*** Opening of EXCERPTED RECORDS ***

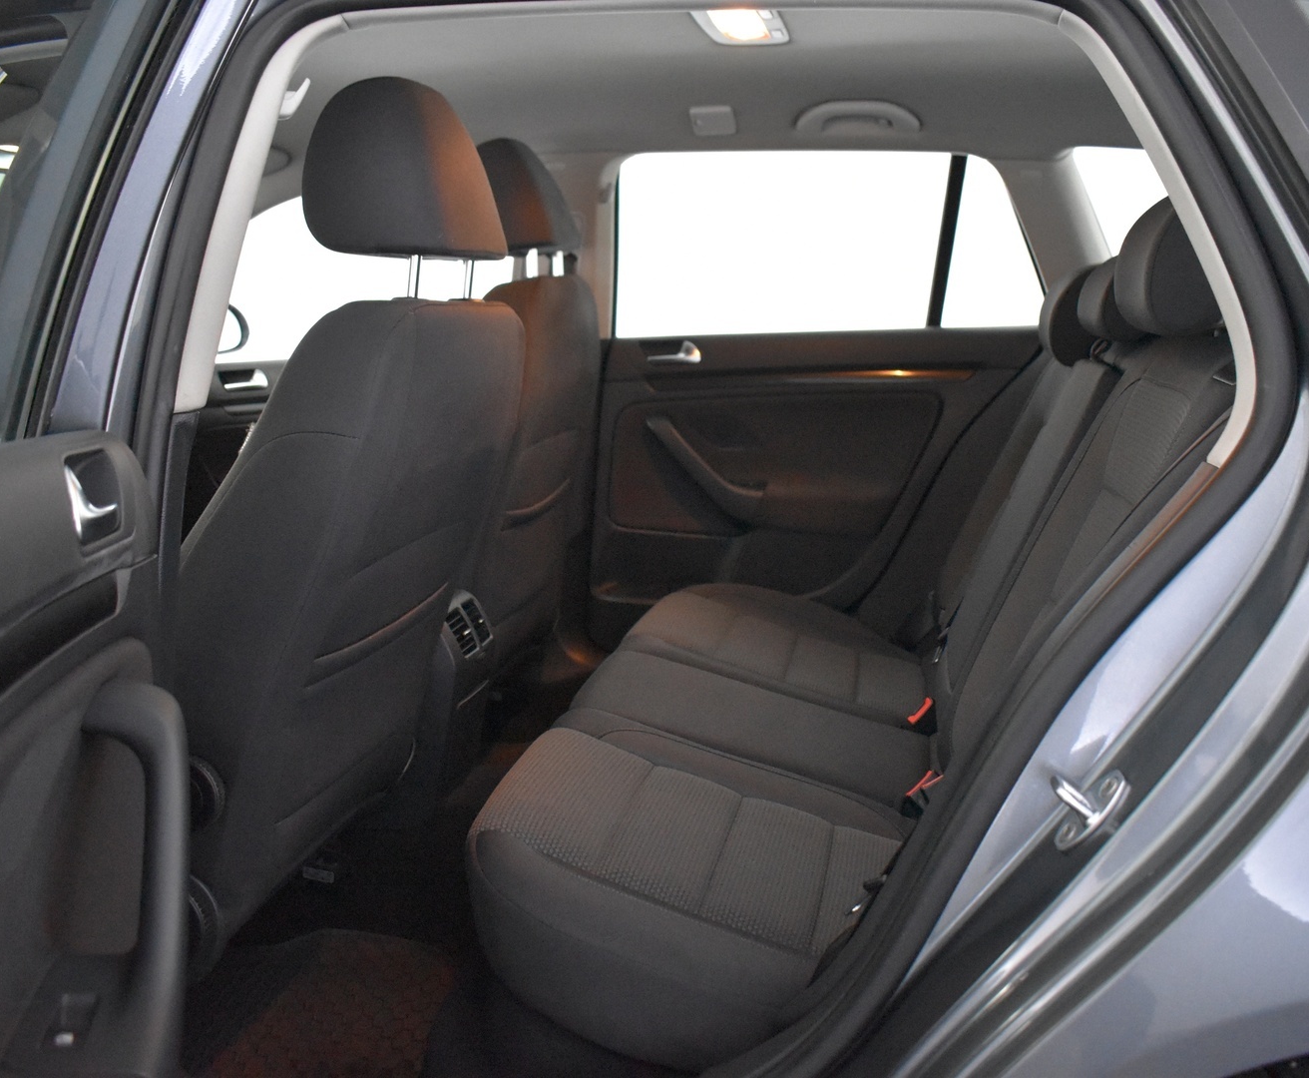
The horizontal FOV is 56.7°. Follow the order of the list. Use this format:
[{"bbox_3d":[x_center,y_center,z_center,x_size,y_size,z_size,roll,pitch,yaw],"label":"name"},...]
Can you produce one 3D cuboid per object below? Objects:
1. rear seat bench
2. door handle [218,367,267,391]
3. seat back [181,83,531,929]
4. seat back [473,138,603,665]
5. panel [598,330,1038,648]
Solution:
[{"bbox_3d":[0.290,0.044,1.670,0.851,0.922,1.302,3,12,12],"label":"rear seat bench"},{"bbox_3d":[-0.886,-0.340,2.608,0.116,0.051,0.036,3,12,12],"label":"door handle"},{"bbox_3d":[-0.378,-0.061,1.398,0.226,0.907,0.512,16,15,9],"label":"seat back"},{"bbox_3d":[-0.285,-0.228,2.135,0.226,0.907,0.512,13,14,9],"label":"seat back"},{"bbox_3d":[0.293,-0.080,2.404,0.871,0.666,0.123,3,12,12],"label":"panel"}]

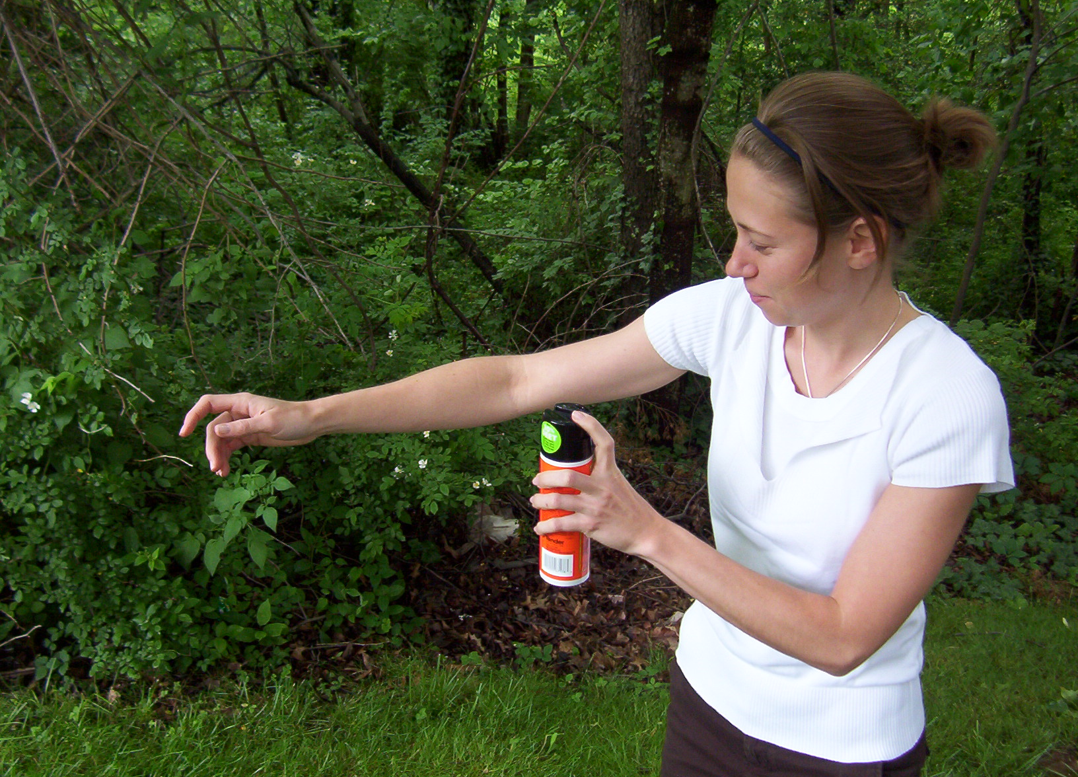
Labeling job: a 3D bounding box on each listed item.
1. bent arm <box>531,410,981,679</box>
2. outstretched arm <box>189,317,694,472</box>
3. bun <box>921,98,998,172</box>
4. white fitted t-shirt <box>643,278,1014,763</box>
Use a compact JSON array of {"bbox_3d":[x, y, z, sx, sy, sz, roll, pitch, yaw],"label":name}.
[{"bbox_3d":[0.223,0.163,1.185,0.455,0.285,0.140,0,20,0],"label":"bent arm"},{"bbox_3d":[-0.125,0.007,1.285,0.570,0.115,0.115,-10,21,-7],"label":"outstretched arm"},{"bbox_3d":[0.455,-0.275,1.220,0.080,0.078,0.078,-7,21,-19],"label":"bun"},{"bbox_3d":[0.332,0.138,1.320,0.440,0.525,0.260,12,23,31],"label":"white fitted t-shirt"}]

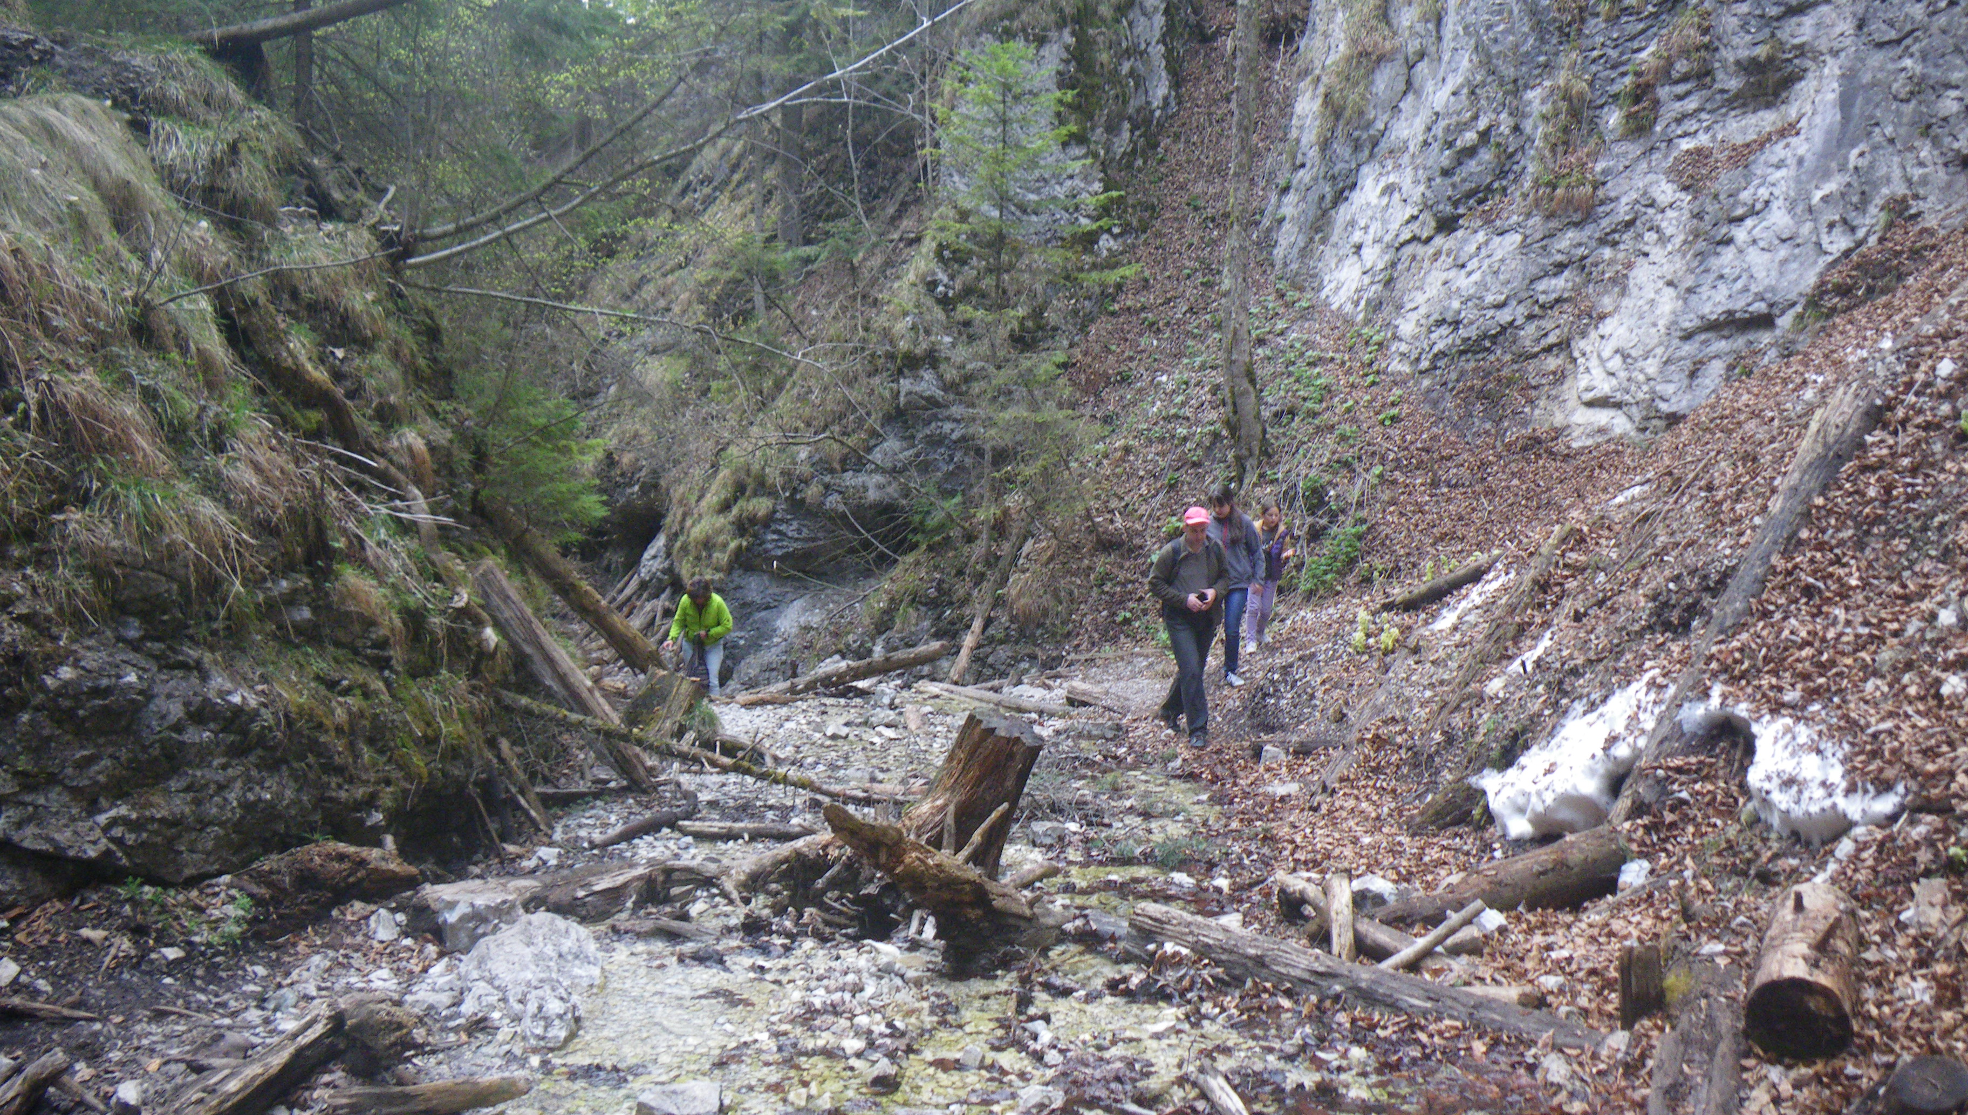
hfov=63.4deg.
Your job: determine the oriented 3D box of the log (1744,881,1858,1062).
[{"bbox_3d":[2.390,1.165,4.611,0.290,0.290,0.740,0,12,31],"label":"log"}]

*** Close of EXCERPTED RECORDS ***

Starting at the top of the listing above, please restate word for word each line up to and including the one that holds "1. rear seat bench", omitting every image.

COMPLETED EXERCISE =
The horizontal FOV is 56.7°. Follow the order of the list. Use this format:
[{"bbox_3d":[x_center,y_center,z_center,x_size,y_size,z_size,roll,pitch,yaw],"label":"name"},...]
Can you produce one 3D cuboid per object below? Objects:
1. rear seat bench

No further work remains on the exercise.